Eli Berman is a vocalist, composer, improviser, and new instrument builder from Pittsburgh, Pennsylvania. She creates electroacoustic music using experimental vocal techniques across a variety of her ancestral vocal technologies, namely khazones (Ashkenazi Jewish cantorial music), Yiddish and Appalachian folk songs, Slovak travnice, and western classical techniques.  Berman has premiered her music at multiple festivals including (R)evolution: Resonant Bodies at the Banff Centre, New Music On the Point, Yiddish Summer Weimar, New Explorative Oratorio Voice Festival, Atlantic Music Festival, and Gender Unbound.
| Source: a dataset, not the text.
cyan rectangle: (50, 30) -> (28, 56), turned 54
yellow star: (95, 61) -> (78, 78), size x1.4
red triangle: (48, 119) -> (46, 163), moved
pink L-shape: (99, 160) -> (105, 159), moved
She has sung as countertenor/baritone soloist in the U.S. premiere of John Tavener’s “Total Eclipse,” in a New York Times critically-acclaimed concert of works by Eve Beglarian, and with ensembles such as C4: The Choral Composer/Conductor Collective. She has presented her research at the 2021 International Conference on New Interfaces for Musical Expression, 2020 Pan-American Vocology Association Symposium, and 2019 Transgender Singing Voice Conference. Eli has a B.A. in Music from Princeton University and is currently pursuing an M.A. in Digital Musics at Dartmouth College. 

 

Berman’s residency is part of the YoungArts and The Watermill Center Mentorship Residency. Inaugurated in 2020, each year an alum from YoungArts: The National Foundation for the Advancement of Artists is awarded a residency at The Watermill Center, where they are given the chance to develop their practice at our East End campus.

 

Netta Yerushalmy is a New York based choreographer, originally from Galilee, Israel. Her work has been recognized through fellowships from the Guggenheim Foundation, Princeton University, Foundation for Contemporary Art, Center for Ballet & Arts, New York City Center, National Dance Project, Bogliasco Foundation, LMCC’s Extended Life, and NYFA. Her work has been presented by Jacob’s Pillow, New York Live Arts, American Dance Festival, Joyce Theater, Alvin Ailey ADT, Guggenheim Museum, Wexner Center for the Arts, Danspace Project, Curtain-Up (Tel Aviv/Jerusalem), HAU Hebbel am Ufer & ICI (Berlin), among many others. In the aftermath of her epic Paramodernities, her latest major work, Yerushalmy became involved in a project at the Bard Graduate Center entitled “What is Research” alongside scientists and historians; she was a Cunningham Research Fellow at the NYPL for the Performing Arts, and has recently been interviewed by queer theorist Jack Halberstam for BOMB Magazine. She has worked with scores of dance students nationally and internationally, and has toured and performed with Pam Tanowitz Dance, Doug Varone and Dancers, Joanna Kotze, Mark Jarecki, and Metropolitan Opera Ballet.

 

Yerushalmy’s residency is supported through the Maria Bacardi Artist Scholarship, established by a generous gift from local East End artist Maria Pessino, in honor of her late grandmother.

 

In Process is the The Watermill Center’s ongoing series of studio visits that invite the community to gain insight into the creative process of our international Artists-in-Residence, cultivating an understanding of how artists from across the globe develop new work.